Is difference of two consecutive sums of consecutive integers (of the same length) always square?

Let the first $y$ consecutive integers be $m,m+1,\ldots,m+y-1$; then the second $y$ integers are $m+y,m+y+1,\ldots,m+2y-1$. Thus, if we subtract the first sum from the second, we have this:

$$\begin{array}{ccc} &(m+y)&+&(m+y+1)&+&(m+y+2)&+&\ldots&+&(m+2y-1)\\ (-)&m&+&(m+1)&+&(m+2)&+&\ldots&+&(m+y-1)\\ \hline &y&+&y&+&y&+&\ldots&+&y \end{array}$$

There are $y$ columns, so the difference is indeed $y\cdot y=y^2$.

It is true in general.
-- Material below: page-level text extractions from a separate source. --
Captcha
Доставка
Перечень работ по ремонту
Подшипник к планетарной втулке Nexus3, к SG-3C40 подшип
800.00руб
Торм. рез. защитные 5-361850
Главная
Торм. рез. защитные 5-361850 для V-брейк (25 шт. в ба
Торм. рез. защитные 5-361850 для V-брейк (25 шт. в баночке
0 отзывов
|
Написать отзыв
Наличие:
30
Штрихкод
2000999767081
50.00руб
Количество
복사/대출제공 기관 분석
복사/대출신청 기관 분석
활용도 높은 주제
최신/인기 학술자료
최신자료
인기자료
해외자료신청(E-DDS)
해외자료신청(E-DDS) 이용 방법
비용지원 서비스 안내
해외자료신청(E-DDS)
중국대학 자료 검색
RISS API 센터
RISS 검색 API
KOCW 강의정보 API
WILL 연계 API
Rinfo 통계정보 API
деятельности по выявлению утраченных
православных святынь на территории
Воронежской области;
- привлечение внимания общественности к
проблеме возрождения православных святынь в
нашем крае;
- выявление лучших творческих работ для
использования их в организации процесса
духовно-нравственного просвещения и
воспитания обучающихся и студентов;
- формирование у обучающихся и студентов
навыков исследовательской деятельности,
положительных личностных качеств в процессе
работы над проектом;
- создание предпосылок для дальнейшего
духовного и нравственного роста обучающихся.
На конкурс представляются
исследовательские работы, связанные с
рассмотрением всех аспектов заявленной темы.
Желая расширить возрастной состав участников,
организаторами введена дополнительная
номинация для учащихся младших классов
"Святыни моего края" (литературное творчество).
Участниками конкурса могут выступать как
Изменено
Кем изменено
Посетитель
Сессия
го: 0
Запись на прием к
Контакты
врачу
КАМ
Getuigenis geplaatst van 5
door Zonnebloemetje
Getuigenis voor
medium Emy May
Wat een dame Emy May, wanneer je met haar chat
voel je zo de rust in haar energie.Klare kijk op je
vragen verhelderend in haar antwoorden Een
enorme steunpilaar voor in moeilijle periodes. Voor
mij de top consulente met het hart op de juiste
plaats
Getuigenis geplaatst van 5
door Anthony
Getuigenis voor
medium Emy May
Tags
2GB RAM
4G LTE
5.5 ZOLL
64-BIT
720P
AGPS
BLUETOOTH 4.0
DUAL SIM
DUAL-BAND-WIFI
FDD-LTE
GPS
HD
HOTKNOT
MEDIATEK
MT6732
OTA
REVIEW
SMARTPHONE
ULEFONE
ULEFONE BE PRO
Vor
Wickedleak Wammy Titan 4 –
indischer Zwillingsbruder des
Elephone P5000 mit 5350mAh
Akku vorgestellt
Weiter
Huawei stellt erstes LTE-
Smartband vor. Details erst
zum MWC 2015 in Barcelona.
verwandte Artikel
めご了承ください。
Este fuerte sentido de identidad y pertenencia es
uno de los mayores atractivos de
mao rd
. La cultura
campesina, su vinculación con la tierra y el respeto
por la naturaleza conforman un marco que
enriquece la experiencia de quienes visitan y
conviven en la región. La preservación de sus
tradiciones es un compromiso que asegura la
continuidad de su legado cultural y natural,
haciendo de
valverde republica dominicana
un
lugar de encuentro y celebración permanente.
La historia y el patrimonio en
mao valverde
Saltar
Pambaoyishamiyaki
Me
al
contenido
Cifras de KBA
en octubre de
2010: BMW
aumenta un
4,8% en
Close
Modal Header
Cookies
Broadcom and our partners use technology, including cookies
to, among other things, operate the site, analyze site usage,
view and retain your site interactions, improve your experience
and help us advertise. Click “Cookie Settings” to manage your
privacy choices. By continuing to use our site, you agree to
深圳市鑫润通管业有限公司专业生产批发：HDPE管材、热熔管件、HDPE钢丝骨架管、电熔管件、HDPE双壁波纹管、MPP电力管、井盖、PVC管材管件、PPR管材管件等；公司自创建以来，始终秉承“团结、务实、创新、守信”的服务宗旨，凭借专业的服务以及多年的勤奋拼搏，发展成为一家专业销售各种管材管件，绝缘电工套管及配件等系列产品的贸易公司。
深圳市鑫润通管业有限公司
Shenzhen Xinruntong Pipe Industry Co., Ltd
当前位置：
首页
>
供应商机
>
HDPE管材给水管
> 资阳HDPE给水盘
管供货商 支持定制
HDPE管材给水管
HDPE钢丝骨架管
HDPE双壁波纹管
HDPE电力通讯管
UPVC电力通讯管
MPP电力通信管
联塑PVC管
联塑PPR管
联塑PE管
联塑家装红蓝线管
For each of the $y$ numbers in the first bunch of integers, the corresponding number in the second bunch is obtained by adding $y$ to the number in the first bunch. We do this $y$ times, so the difference is $(y)(y)$.

Hint $\ \ (A_{ 1}\!+\color{#0a0}K) + \cdots +(A_{\color{#c00}{\large N}}\!+\color{#0a0}K)\, =\, (A_1\!+\cdots +A_N)\!\!\!\!\!\!\!\! \underbrace{\, +\ \color{#c00}N\cdot \color{#0a0}K}_{\quad\ \ \ \large =\ \color{#c00}{N^{\Large 2}}\ {\rm if}\ K = N} $

Remark $\ $ The terms $\,A_i\,$ need not be consecutive integers. Rather, what makes the total increment $\,NK\,$ square is that the term increment $\,\color{#0a0}K\,$ equals the number of terms $\,\color{#c00}N$.